社内では言えないけど ―私と部長の秘匿性高めな恋愛模様―
 その日、急ぎの仕事を終わらせてから、私は遅めのランチ休憩に入った。
 ランチタイムのピークを過ぎ、営業終了間近の社員食堂は人の姿も疎らだ。
 私は悠々と四人掛けテーブルを占領して、持参したお弁当を開いた。
 今日は昨日ほどじゃないけど、そこそこ上手く出来た。
 卵焼きも野菜の肉巻きも、食べるのを結構楽しみにしていた。
「いただきます」
 両手を合わせ、箸を持つ。
 まずは昨日の残りのポテトサラダを一口。
「うん」
 一日経っても十分美味しい。
 私は満足して頷くと、テーブルに置いたスマホに指を滑らせた。
 朝送信した返事に対し、さらにコメントがつくことは時々ある。
 それに対して再返信するとエンドレス状態になるので避けるけど、もちろん、楽しみにチェックしている。
 今日は一件だけ。
 送信された時間帯からして、普通に会社勤めの人じゃなさそう。
 在宅ワークなのかもしれないし、主婦の可能性もある。
 コメントの感じからは考えにくいけど、もしかしたら学生とか?
 ものすごーく大人びていたら、十分有り得る……。
 つい詮索しかけて、私は慌てて思考を停止した。
 不特定多数の人と交流できるネット社会で、ブログの管理人である私自身はもちろん、読者さんについても身バレに繋がる行動は控えなければ。

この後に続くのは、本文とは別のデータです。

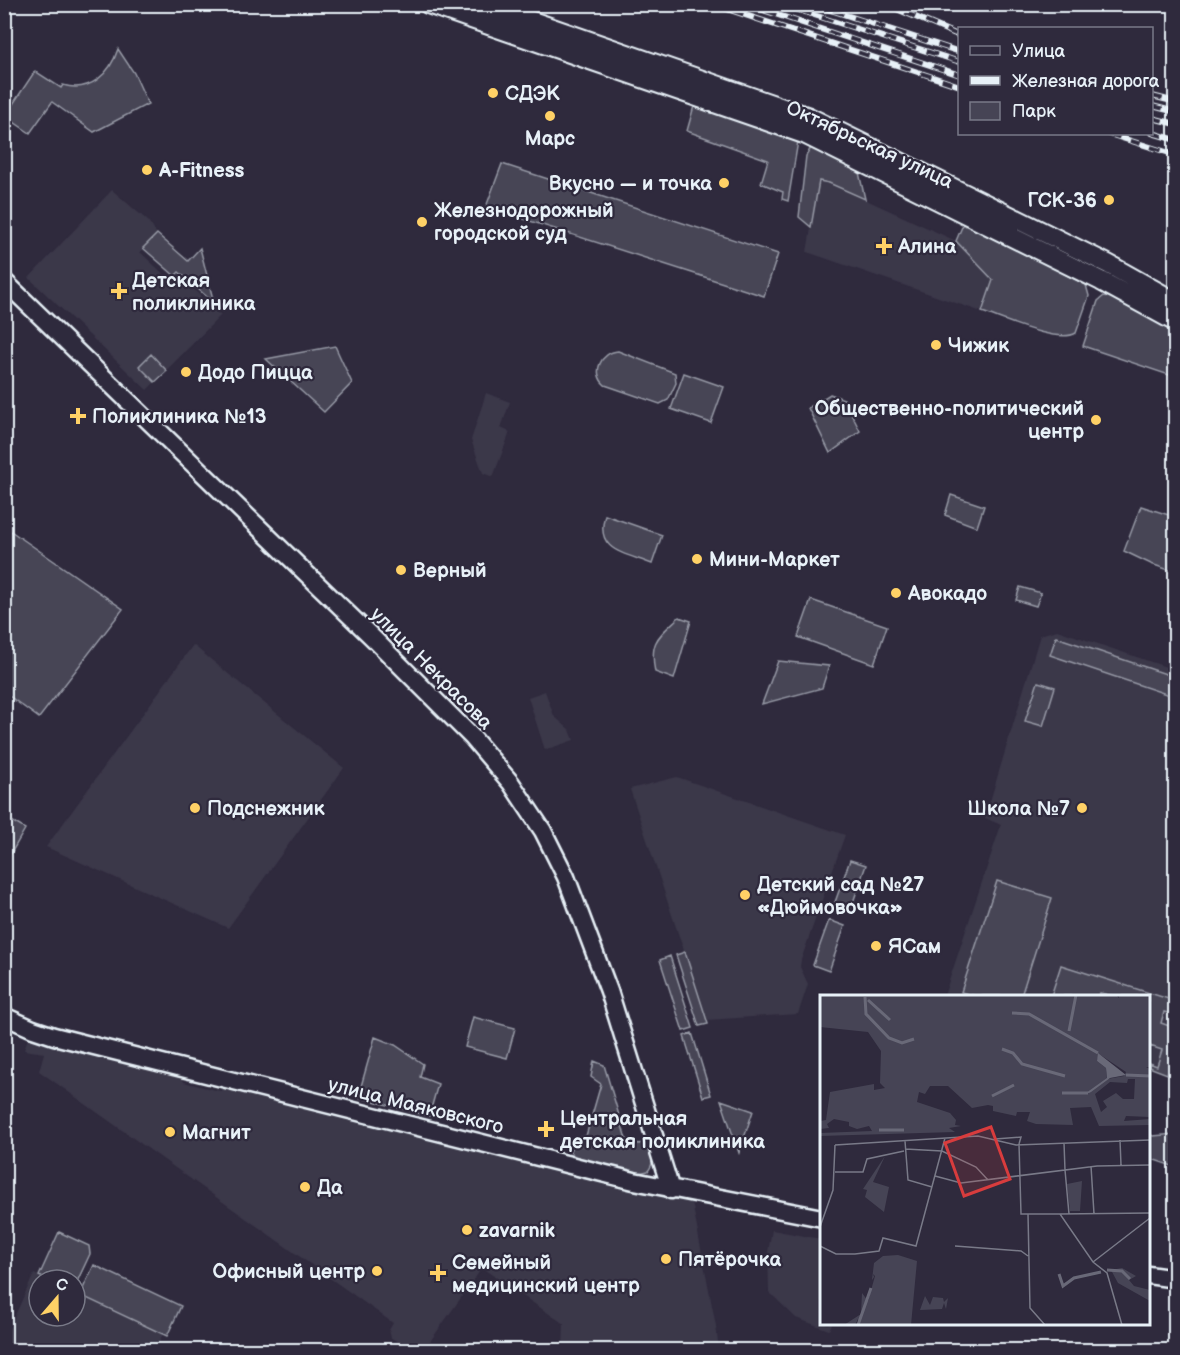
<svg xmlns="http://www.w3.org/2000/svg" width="1180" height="1355" viewBox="0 0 1180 1355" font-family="'Balsamiq Sans',sans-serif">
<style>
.built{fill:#3b3749}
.green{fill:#464455;stroke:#979aa6;stroke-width:1.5}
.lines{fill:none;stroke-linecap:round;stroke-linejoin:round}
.tertiary-casing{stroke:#e8f1f8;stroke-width:21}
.secondary-casing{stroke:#e8f1f8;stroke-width:22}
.tertiary{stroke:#2f2a3d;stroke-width:16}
.secondary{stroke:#2f2a3d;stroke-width:18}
.rail-casing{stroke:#e8f1f8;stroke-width:6}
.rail{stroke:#2f2a3d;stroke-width:4;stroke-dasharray:11;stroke-linecap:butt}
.poi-dot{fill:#ffd166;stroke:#2f2a3d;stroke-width:2}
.labels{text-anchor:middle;stroke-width:4.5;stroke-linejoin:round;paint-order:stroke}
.poi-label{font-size:20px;font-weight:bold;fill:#e8f1f8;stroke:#2f2a3d;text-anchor:start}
.street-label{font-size:20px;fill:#e8f1f8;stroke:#2f2a3d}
.inset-river{fill:none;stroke:#696978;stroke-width:3}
.inset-road{fill:none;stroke:#797a88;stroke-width:1.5}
.view{fill:#d83c3d;fill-opacity:0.15;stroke:#d83c3d;stroke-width:3}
.inset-edge{fill:none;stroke:#e8f1f8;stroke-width:3}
</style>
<rect width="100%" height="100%" fill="#2f2a3d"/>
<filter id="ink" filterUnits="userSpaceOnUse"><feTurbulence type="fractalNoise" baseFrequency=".0167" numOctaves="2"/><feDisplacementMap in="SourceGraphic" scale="12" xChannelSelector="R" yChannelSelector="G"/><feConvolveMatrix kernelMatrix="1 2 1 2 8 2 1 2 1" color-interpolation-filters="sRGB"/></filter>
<g filter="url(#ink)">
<!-- built -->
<path class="built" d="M819 181 829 183 956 241 993 280 982 312 807 252Z
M112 190 148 221 157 234 140 252 171 281 178 275 221 315 147 390 29 278Z
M486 393 510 402 501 428 510 432 493 477 483 473 471 440Z
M1057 630 1175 670V1077L1149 1067 1148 996H944L1001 825 985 818 1040 635Z
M193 645 344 768 228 928 46 847Z
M545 691 554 716 570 730 574 740 545 750 528 697Z
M677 777 845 835 801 960 800 967 808 984 798 1014 707 1020 630 789Z
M30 1038H34L181 1074 184 1082 211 1089 221 1091 223 1085 692 1202 716 1326 719 1350H563L564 1324 482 1268 424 1350H416L391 1338 389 1330 393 1323 39 1071 44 1053 24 1050 27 1041Z
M772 1230 821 1239 822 1324H832L829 1330 796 1318 769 1292 768 1252Z
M34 1274 48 1280H39V1316H75V1293L163 1334 155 1350H5V1337Z"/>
<!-- green -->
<path class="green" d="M118 49 134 73 148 104 94 132 52 102 30 133 5 116 35 71 61 88 63 85C90 93 110 74 118 49Z
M694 106 798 141 788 201 782 199 783 192 761 183 768 160 687 131Z
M812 146 858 168 865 199 829 183 819 181 811 227 799 217 806 156Z
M502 164 778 254 764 296 486 207Z
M964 222 1086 285 1089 296 1076 333C1058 344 1003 319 982 312L993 280 956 241Z
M157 234 188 261 200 248 214 303 179 272 175 276 143 248Z
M1104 296 1112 298 1175 332V377L1083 346 1098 301Z
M335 346 352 383 324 412 266 359Z
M618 351 675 373 676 383 668 400 660 404 605 385C591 373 601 352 618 351Z
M151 354 167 371 155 382 139 366Z
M684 373 724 387 711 423 671 409Z
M830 394 844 399 860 431 830 453 808 408Z
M951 495 984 506 977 527 945 515Z
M1141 506 1175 517V572L1151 564 1124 551Z
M605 515 662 535 652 564C625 553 594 551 605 515Z
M5 527 123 609 39 718 5 693 4 594 9 588 5 585Z
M1020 587 1041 593 1036 606 1016 600Z
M811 600 887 626 874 664 798 637Z
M679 617 691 621 674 679 655 672C649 641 658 637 679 617Z
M1056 637 1175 677V697L1050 655Z
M778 661 829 666 822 688 762 704Z
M1038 682 1055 687 1043 726 1025 721Z
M5 817 25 829 6 862 4 861Z
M850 860 866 865 850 911 834 905Z
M997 881 1052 898 1021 996H975L961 992Z
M829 920 845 926 829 971 813 965Z
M685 952 708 1024 699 1026 676 955Z
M670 956 693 1028 683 1031 660 960Z
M1061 965 1175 1001V1015L1164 1012 1161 1023 1175 1028V1053H1174L1169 1069 1175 1072V1077L1149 1067V1063L1157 1066 1162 1050 1150 1046 1149 1050 1148 996H1113L1100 993 1099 996H1051Z
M473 1017 515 1028 507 1058 465 1047Z
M692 1033 711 1095 703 1097 684 1036Z
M375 1037 395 1045 423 1064 420 1077 438 1084 429 1116 358 1097Z
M594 1061 604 1065 626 1139 639 1144 648 1141C652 1152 656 1161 648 1171L639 1173 577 1158 570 1152 572 1142 575 1138 586 1136 601 1084 591 1077Z
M721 1100 753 1111 739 1153Z
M1149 1134 1153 1136 1175 1134V1167L1149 1158Z
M59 1232 89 1246 90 1254 75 1286V1280H48L39 1276Z
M94 1265 181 1306 167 1336 80 1295Z"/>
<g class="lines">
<defs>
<path id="tertiary" d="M4 281 373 638 472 737 511 783 543 831 566 877 609 991 671 1190
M4 1016 33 1029 54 1036 634 1181 822 1218
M1148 1275 1176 1279"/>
<path id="secondary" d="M428 4 804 134 1101 281 1176 322
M483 4 809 117 1108 264 1176 302"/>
</defs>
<!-- tertiary casing -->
<use href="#tertiary" class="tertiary-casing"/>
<!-- secondary casing -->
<use href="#secondary" class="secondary-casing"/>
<!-- tertiary -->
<use href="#tertiary" class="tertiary"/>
<!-- secondary -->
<use href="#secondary" class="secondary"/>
<defs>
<path id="rail" d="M712 4 960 86
M745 4 960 75
M780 4 960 62
M812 4 960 52
M885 4 960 36
M1152 96 1176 102
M1152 106 1176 112
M1152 118 1176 124
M1152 133 1176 140
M1109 134 1176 155"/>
</defs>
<!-- rail casing -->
<use href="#rail" class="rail-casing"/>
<!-- rail -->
<use href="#rail" class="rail"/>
</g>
</g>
<!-- markers -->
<g class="poi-dot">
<circle cx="493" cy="93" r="6"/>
<circle cx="550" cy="116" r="6"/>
<circle cx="147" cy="170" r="6"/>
<circle cx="724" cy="183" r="6"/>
<circle cx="1109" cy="200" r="6"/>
<circle cx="422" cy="222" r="6"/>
<path d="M881 237h6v6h6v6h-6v6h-6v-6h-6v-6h6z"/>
<path d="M116 282h6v6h6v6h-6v6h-6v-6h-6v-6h6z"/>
<circle cx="936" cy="345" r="6"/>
<circle cx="186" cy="372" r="6"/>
<path d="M75 407h6v6h6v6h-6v6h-6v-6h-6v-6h6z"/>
<circle cx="1096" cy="420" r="6"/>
<circle cx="697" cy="559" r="6"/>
<circle cx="401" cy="570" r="6"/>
<circle cx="896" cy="593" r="6"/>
<circle cx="195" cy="808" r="6"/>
<circle cx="1082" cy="808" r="6"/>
<circle cx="745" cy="895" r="6"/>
<circle cx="876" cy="946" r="6"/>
<path d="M543 1120h6v6h6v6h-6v6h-6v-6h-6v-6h6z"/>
<circle cx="170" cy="1132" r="6"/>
<circle cx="305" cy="1187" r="6"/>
<circle cx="467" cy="1230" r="6"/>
<circle cx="666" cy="1259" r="6"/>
<circle cx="377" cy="1271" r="6"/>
<path d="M435 1264h6v6h6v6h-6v6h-6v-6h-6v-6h6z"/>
</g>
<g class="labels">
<!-- poi labels -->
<g class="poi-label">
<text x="505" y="100">СДЭК</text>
<text x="550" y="145" text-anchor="middle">Марс</text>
<text x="159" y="177">A-Fitness</text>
<text x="712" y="190" text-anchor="end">Вкусно — и точка</text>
<text x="1097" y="207" text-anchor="end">ГСК-36</text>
<text x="434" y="217">Железнодорожный<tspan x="434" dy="23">городской суд</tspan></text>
<text x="898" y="253">Алина</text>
<text x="132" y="287">Детская<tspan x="132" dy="23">поликлиника</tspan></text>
<text x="948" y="352">Чижик</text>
<text x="198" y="379">Додо Пицца</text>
<text x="1084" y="415" text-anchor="end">Общественно-политический<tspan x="1084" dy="23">центр</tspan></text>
<text x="92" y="423">Поликлиника №13</text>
<text x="709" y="566">Мини-Маркет</text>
<text x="413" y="577">Верный</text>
<text x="908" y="600">Авокадо</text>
<text x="207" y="815">Подснежник</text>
<text x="1070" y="815" text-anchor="end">Школа №7</text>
<text x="757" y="891">Детский сад №27<tspan x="757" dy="23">«Дюймовочка»</tspan></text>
<text x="888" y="953">ЯСам</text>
<text x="560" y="1125">Центральная<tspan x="560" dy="23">детская поликлиника</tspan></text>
<text x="182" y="1139">Магнит</text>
<text x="317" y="1194">Да</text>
<text x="479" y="1237">zavarnik</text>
<text x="678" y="1266">Пятёрочка</text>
<text x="452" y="1269">Семейный<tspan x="452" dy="23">медицинский центр</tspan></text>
<text x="365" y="1278" text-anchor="end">Офисный центр</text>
</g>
<!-- street labels -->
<g class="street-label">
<text transform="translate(870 144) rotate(25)" y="7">Октябрьская улица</text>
<text transform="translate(432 668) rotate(45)" y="7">улица Некрасова</text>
<text transform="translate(416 1105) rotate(14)" y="7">улица Маяковского</text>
</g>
</g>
<!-- overview -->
<g transform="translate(820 995)">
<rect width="330" height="330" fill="#2f2a3d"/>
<path d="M0 0H296L299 3V0H330V72H326L330 74V122L306 121 304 126 330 124V130L279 131 271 112 250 113 253 130 216 129 207 126 210 117H197L196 121 173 116V111L168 110 152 113 128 91H110L105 99 99 97 97 107 130 118 136 125 135 130 141 131 129 133 135 137 0 141V138L52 136 49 131 37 134 29 131V127L14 124 7 129 9 133 0 134V126L6 125 10 97 54 89V95L65 93 60 88 61 56 48 37 0 32ZM279 59 306 77 304 81 287 84 286 73 277 66ZM308 84H315L314 104H303L296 98 283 106 287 112 281 117 275 99 290 87 307 88ZM65 161 53 187 69 192 64 217 45 202 47 195 43 194ZM262 186 260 216H250L247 189ZM78 260 97 266 91 330H39L38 324 35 330H24L41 319 42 298 48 306 55 281 53 279 54 282 52 285 54 268 63 261ZM302 273 316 281 309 285 314 291 330 295V306L298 288 291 275ZM105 301 110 310 113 302 123 303 124 307 128 303 126 314 124 308 122 314 100 315Z" fill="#464455" fill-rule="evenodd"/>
<path d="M278 58 306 80 290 83 271 97 269 98H266L287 83 286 73 277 66Z" fill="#696978"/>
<path class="inset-river" d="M45 2 46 19 69 43 82 48 94 44M48 5 70 25M192 18 209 19 278 58M249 36 256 0M182 54 193 58 202 69 245 81M306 80 330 81M242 98H268M172 101 194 90M59 135H84M287 275 302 276 310 284M239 279 243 291 254 283 281 277M38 330 51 293"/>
<path class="inset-road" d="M175 144 201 142 199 149M300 145 301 170M85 146 88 185 112 192M244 148 245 175M199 149 201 219H240L273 267 287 278 302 330M15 150 158 141 196 150 330 145M85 154 122 156 156 172 168 185M271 171 274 219M245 175 249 219M15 177H43L47 164 84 156M115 181 141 188 277 171 330 170M208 219 210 313 225 330M240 219 330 218M0 232 13 195 15 150M0 251 16 259H35L59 256 63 243 96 251 125 143M135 251 201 256 208 261M273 267 330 223"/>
<path class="view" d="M171 132 190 184 144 201 125 148Z"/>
<rect width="330" height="330" class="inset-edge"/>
</g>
<!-- margin -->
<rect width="1180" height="1355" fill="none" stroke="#2f2a3d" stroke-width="24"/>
<rect x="12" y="12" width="1156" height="1331" fill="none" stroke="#e8f1f8" stroke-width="2" filter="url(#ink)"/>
<!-- legend -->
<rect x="958" y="27" width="195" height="108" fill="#2f2a3d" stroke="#797a88" stroke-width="1.5"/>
<rect x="970" y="46" width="30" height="9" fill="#2f2a3d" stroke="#797a88" stroke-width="1.5"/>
<text x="1012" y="57" font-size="18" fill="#e8f1f8">Улица</text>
<rect x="970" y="76" width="30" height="9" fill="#e8f1f8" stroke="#797a88" stroke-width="1.5"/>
<text x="1012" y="87" font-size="18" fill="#e8f1f8">Железная дорога</text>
<rect x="970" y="102" width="30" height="18" fill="#464455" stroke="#797a88" stroke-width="1.5"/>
<text x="1012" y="117" font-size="18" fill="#e8f1f8">Парк</text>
<!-- north arrow -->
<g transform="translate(57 1298) rotate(20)"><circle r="28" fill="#2f2a3d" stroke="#797a88" stroke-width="1.5"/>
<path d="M0-4.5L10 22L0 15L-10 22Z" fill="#ffd166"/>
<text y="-9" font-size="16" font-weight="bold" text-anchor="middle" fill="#e8f1f8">С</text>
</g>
</svg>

 直接質問するのは言わずもがな、深く考えることも厳禁。
 インターネットは、悪事を働く人にとっても平等に便利なものだ。
 SNSほどのリアリティはないとはいえ、ブログだって絶対安全とは言い切れない。
 私はそのコメントを確認して、ブログを終了した。
 そのままWEBアプリを開き、オフィス近くのパティスリーのホームページを検索する。